Family guy debuted in 1999. It's hard to say Simpsons tried to copy family guy's style. Family Guy is really known for its cutaways (usually to some non sequitur) & somewhat crude humor. A lot of the jokes at this time hinged on Stewie not being understood by anyone but Brian, Brian himself being a dog. There were also a lot of references to musical theater.
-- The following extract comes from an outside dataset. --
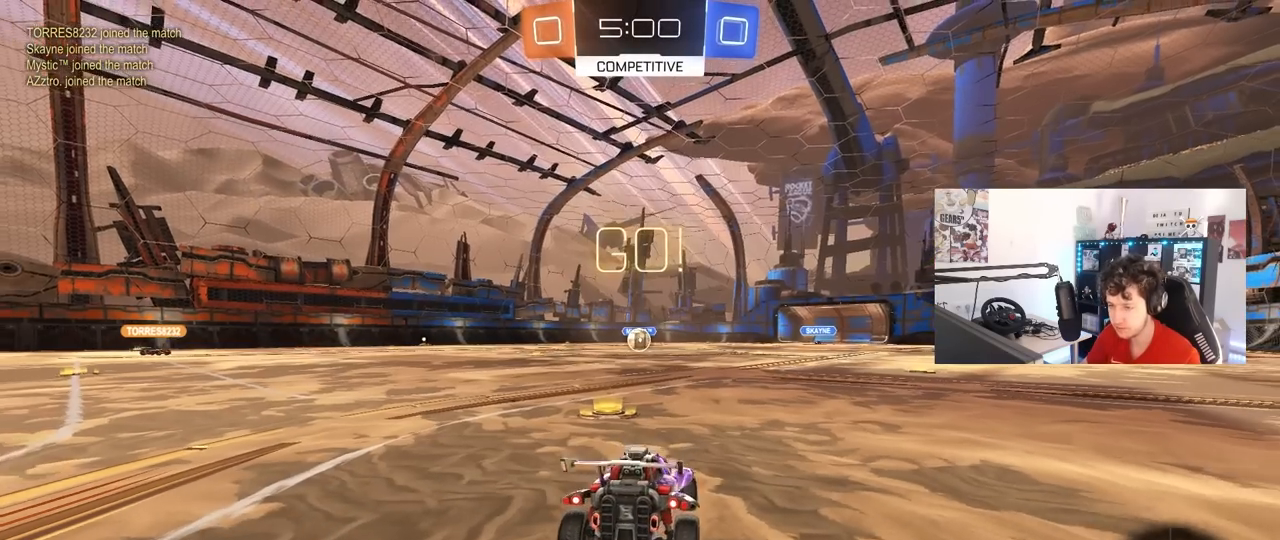
{"keys": [], "mouse": ["left"], "mouse_move": "down-left", "events": [[150, "mouse_right", "down"], [433, "mouse_right", "up"], [483, "mouse_left", "down"], [483, "s", "up"]]}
The Simpsons was different from this.
https://deadhomersociety.wordpress.com/zombiesimpsons/
Under this explanation, the early show is basically a totally different thing from what it became by somewhere around season 10. Even if it didn’t “get worse” (I think it definitely did also do that, but it’s not necessary for this explanation to work) it became something so different that it’s not surprising that a lot of people who liked the early show, don’t like what it has been since the change.
They do have a history, because in the Grimes episode he talks about things Homer did in other episodes, and the characters themselves sometimes make reference to things in the past.
But it must be a fun writing challenge to take characters that don't age but somehow seem to rack up a lifetime of experience.
It is now simply an extremely cost-efficient form of content relative to the value of the ad slots and licensing of the IP. People working on it now are technicians delivering a product to spec that is basically a perfect use case for generative AI.
"Hey claude, write me an episode of the simpsons where Homer starts investing in NFTs while Lisa and Bart goes to a comedically sinister horseback riding summer camp with a guest star that has a movie coming out this summer."
Or even:
"Write a skill that creates standard length 22 minute new simpsons episodes scripts and scene video prompts by combining a trending news topic with two or more simpsons characters. IMPORTANT: make it wacky!"
[0] "Tell me a bedtime story about a light cobblestone and a heavy cobblestone". It was already late and I was out of ideas for improvised tales.
Zombie Simpsons has been on longer than the golden and silver age of the Simpsons. They really need to let it go.